Колин бросил Окурка и повернулся лицом к Вилли.

- Боже милостивый!

Вилли сунул руку в карман жилета и достал маленький "Дерринджер"[3]. Он выстрелил дважды, и оба выстрела попали Колину в грудь.

Было больно.

Но сильнее, чем боль, был голод.

Вилли повернулся, чтобы убежать, но Колин легко поймал его.

- Интересно, какими ты будешь на вкус, - прошептал он на ухо кричащему мужчине.

Медовуха с жимолостью. Лучший из трех сортов.

Колин сосал, глотая нектар, который пульсировал в сонной артерии Вилли. Он наедался до тех пор, пока еще один глоток не заставил бы его лопнуть.
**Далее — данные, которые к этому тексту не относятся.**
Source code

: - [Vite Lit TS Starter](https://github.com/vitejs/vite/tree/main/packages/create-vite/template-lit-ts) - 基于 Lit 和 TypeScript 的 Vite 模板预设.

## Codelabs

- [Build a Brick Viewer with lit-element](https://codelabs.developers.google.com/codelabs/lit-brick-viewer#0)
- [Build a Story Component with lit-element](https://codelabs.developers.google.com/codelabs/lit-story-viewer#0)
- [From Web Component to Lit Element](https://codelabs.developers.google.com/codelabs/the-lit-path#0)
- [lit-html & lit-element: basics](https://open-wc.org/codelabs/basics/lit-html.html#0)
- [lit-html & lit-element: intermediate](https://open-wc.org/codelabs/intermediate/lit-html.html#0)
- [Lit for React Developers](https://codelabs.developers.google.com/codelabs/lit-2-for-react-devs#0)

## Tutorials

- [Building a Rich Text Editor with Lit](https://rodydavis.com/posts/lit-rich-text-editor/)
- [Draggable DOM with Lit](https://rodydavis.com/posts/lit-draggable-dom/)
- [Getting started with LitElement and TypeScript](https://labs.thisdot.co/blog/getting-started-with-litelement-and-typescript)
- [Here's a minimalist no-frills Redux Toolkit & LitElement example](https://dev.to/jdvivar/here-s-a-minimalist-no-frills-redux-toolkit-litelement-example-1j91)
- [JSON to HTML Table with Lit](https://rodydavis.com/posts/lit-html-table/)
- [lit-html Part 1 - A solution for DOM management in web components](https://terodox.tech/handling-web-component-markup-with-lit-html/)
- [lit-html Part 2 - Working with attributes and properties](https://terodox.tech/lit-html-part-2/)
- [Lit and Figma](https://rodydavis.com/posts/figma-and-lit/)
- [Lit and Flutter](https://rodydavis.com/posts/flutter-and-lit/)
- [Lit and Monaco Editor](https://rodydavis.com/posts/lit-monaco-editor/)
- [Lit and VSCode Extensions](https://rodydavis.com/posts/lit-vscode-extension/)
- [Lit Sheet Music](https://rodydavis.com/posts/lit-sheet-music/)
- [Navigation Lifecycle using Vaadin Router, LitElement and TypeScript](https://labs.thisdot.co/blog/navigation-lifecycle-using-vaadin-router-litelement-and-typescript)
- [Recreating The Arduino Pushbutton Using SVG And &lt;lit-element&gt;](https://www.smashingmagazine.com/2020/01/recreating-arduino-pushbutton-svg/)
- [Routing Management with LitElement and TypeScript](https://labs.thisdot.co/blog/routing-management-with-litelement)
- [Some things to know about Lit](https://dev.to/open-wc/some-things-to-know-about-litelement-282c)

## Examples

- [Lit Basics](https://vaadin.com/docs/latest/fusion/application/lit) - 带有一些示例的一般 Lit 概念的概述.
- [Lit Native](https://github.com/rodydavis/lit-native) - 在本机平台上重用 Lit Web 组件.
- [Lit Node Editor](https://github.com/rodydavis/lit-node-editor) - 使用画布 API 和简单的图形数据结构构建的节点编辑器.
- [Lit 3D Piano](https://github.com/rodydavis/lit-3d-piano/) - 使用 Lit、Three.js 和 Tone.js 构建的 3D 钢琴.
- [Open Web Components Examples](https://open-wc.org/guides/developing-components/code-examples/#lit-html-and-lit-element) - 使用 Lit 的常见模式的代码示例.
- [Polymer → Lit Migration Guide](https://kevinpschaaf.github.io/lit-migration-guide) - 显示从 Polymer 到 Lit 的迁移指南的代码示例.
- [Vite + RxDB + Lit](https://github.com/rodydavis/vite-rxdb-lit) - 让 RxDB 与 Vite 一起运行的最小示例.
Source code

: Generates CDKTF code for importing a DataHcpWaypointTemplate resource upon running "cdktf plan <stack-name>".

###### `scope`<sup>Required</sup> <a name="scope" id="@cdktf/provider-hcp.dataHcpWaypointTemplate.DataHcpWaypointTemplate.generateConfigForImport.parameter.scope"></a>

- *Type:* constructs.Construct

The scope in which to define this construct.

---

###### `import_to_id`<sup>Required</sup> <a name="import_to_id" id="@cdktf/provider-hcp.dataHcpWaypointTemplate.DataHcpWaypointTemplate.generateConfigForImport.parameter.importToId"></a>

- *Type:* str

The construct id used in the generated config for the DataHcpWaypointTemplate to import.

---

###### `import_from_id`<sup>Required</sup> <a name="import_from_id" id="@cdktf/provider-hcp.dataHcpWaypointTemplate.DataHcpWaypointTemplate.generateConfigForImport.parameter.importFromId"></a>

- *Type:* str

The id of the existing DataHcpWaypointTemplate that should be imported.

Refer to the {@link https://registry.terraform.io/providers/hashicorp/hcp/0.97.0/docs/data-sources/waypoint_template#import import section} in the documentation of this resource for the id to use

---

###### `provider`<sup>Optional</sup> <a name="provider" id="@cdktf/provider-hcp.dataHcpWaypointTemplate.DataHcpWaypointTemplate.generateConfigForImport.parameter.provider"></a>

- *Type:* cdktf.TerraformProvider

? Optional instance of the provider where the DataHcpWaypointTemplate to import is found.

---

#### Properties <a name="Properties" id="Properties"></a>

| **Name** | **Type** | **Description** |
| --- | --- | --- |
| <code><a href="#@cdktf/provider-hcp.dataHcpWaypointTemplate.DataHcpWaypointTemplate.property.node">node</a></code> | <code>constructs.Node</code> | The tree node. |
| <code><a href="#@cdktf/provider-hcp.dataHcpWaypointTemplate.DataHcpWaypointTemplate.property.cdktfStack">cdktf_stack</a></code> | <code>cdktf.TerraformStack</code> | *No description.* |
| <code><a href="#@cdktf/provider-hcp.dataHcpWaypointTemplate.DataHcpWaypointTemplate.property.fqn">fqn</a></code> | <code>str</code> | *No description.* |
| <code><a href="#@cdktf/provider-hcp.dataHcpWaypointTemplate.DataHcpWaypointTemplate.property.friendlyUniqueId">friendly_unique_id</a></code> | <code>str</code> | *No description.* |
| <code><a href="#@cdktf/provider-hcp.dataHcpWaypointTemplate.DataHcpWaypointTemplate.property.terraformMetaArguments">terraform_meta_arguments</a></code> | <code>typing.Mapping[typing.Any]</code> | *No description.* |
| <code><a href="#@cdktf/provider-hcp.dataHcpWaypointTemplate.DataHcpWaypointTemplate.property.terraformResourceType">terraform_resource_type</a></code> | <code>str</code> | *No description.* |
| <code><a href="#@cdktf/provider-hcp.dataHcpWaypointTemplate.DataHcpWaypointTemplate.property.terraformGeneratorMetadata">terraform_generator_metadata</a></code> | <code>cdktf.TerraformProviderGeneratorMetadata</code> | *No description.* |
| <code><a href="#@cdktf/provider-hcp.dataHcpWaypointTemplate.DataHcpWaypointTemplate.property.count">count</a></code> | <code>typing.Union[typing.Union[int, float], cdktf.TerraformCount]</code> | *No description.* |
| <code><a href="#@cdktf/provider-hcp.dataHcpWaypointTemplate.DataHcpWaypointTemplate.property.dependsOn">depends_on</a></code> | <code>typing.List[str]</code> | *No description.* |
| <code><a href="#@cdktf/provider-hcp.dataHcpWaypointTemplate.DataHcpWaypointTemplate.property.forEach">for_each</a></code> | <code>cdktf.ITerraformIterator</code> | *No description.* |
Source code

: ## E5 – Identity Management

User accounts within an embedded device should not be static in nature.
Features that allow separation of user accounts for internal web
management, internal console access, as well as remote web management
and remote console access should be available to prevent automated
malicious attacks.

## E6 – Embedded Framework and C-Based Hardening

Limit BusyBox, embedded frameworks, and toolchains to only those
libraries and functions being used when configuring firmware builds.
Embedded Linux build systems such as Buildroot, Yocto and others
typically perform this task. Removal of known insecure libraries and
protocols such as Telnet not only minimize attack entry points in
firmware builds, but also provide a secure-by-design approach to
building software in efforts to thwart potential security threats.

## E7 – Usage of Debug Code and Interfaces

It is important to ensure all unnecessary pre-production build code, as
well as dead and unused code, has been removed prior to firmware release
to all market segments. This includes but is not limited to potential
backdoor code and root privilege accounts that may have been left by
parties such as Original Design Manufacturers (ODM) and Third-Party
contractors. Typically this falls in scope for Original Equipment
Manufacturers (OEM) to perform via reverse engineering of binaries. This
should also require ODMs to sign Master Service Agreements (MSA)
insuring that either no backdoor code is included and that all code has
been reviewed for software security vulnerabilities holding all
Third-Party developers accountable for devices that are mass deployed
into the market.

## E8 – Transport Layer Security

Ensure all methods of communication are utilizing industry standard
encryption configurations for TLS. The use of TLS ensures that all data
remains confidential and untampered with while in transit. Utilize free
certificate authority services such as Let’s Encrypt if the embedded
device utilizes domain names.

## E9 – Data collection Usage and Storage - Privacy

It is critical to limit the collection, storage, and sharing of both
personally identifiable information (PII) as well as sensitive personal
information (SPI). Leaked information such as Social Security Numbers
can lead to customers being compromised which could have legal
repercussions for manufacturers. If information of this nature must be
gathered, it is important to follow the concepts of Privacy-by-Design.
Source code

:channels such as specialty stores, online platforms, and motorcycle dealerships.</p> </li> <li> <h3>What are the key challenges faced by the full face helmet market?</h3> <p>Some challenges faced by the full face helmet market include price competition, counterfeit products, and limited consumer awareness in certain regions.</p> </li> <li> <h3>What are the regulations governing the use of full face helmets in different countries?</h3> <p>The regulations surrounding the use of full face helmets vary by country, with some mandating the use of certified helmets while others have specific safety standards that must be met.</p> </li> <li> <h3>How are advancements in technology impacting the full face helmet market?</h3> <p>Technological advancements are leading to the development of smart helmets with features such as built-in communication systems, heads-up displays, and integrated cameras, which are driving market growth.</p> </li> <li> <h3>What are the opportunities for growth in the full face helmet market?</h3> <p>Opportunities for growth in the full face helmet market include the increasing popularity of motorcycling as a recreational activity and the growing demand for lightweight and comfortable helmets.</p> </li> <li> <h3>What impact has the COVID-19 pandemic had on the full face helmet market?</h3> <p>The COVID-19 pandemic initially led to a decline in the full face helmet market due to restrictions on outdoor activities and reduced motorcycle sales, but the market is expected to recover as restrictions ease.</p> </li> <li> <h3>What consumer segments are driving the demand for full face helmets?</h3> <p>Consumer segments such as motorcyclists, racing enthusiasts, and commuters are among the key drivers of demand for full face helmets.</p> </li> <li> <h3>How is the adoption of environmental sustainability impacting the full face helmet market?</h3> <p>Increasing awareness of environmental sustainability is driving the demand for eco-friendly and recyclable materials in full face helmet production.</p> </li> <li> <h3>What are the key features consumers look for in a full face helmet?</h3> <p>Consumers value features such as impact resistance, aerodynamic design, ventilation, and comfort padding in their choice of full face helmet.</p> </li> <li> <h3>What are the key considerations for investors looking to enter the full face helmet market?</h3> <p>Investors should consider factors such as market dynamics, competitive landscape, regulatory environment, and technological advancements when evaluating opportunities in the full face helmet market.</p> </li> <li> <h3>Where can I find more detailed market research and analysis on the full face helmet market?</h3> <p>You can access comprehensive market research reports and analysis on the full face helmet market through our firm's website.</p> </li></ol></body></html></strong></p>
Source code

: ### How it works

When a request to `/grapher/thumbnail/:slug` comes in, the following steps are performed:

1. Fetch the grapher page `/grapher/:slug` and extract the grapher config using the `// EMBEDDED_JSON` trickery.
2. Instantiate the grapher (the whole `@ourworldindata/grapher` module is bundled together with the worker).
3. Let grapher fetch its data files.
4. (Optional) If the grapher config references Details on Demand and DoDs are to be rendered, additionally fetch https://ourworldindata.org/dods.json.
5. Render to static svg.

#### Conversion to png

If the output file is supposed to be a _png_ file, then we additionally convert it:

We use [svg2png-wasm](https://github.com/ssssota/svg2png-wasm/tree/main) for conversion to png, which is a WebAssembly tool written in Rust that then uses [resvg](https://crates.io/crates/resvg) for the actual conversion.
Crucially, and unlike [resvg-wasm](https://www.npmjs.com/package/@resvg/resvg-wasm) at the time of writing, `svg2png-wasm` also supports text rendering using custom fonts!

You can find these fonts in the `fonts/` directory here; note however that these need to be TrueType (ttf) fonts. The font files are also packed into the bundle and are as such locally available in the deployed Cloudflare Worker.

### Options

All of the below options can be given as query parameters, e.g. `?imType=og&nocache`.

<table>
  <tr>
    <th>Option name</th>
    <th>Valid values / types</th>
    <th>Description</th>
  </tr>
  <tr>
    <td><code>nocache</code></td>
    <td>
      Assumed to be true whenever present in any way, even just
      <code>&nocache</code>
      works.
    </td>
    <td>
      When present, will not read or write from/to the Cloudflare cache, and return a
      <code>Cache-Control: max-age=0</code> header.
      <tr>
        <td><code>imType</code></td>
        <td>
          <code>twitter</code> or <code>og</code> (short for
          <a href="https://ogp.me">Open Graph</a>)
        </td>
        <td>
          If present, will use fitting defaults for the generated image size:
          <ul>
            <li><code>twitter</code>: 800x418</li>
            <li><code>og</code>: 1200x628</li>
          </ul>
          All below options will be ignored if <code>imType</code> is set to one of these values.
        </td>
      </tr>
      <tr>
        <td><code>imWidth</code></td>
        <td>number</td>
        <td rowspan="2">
Затем, в оргиастическом оцепенении, он, спотыкаясь, вышел из дома в великолепную ночь.

Больше не было темно, тихо и пугающе, воздух теперь гудел от яркого свечения, а звуки животных, доносившиеся издалека, были чистыми и прекрасными.

Летучие мыши, гоняющиеся за насекомыми. Волк, лающий на Луну. Древесная жаба, зовущая свою пару.

Такая милая, чудесная музыка.

Это чувство захлестнуло Колина, он содрогнулся и заплакал. Это то, что он искал всю свою жизнь. Это была эйфория. Это была сила. Это было новое начало.

- Я вижу, вы были заняты.

Колин резко обернулся.

Ван Хельсинг стоял у входа в дом. Его правая рука все еще сжимала разделочный нож Колина. Левой руки не было, она была отрезана выше запястья, там, где его сковала цепь. С обрубка капала кровь, из него торчала зазубренная белая кость.

Колин изучал лицо Ван Хельсинга. Все еще осунувшееся, все еще страдающее. Но в глазах появилось что-то новое. 

Искорка.

- Доволен, чувак? Наконец-то ты обрел свободу.

- Свобода - это не то, к чему я стремлюсь. Я желаю только искупления, которое приходит со смертью.